*Excerpted text*
==========
# Khmer OCR Recognition Model

🇰🇭 **High-accuracy OCR model for Khmer text recognition using PaddleOCR framework**

## Model Overview

This CRNN-based OCR model is specifically trained for Khmer (Cambodian) text recognition, achieving **98.45% accuracy** on validation data. The model is optimized for recognizing short text segments (3-5 words) commonly found in documents, signs, and printed materials.

## 🏗️ Model Architecture

- **Framework**: PaddleOCR 2.7+
- **Algorithm**: CRNN (Convolutional Recurrent Neural Network)
- **Backbone**: ResNet34
- **Neck**: SequenceEncoder with RNN (hidden_size: 256)
==========
*Supplied material*
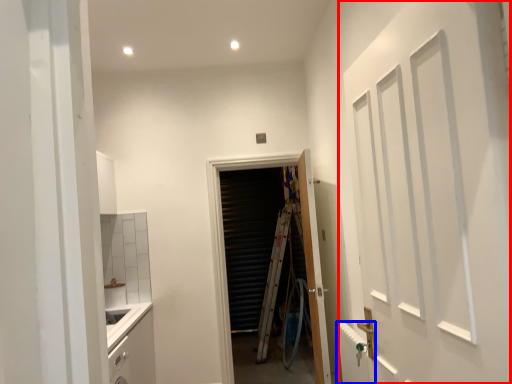
Question: Which object appears farthest to the camera in this image, door (highlighted by a red box) or radiator (highlighted by a blue box)?

Choices:
 (A) door
 (B) radiator

Answer: (B)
==========
*Try it*
Please write the next part of the Khmer OCR model description, picking up right after its last line. The entries have no connection to the Khmer OCR model description.

*Reply to the exercise*
- **Head**: CTCHead with CTC Loss
- **Input Shape**: `[3, 32, 320]` (channels, height, width)
- **Max Text Length**: 25 characters

## 📝 Supported Characters

The model recognizes **188 characters** including:

- **Khmer Consonants**: ក ខ គ ឃ ង ច ឆ ជ ឈ ញ ដ ឋ ឌ ឍ ណ ត ថ ទ ធ ន ប ផ ព ភ ម យ រ ល វ ស ហ ឡ អ
- **Khmer Vowels**: ា ិ ី ឹ ឺ ុ ូ ួ ើ ឿ ៀ េ ែ ៃ ោ ៅ ំ ះ ៈ
- **Khmer Numerals**: ០ ១ ២ ៣ ៤ ៥ ៦ ៧ ៨ ៩
- **Latin Characters**: A-Z, a-z, 0-9
- **Punctuation**: . , ! ? - ( ) [ ] « » ™ ® etc.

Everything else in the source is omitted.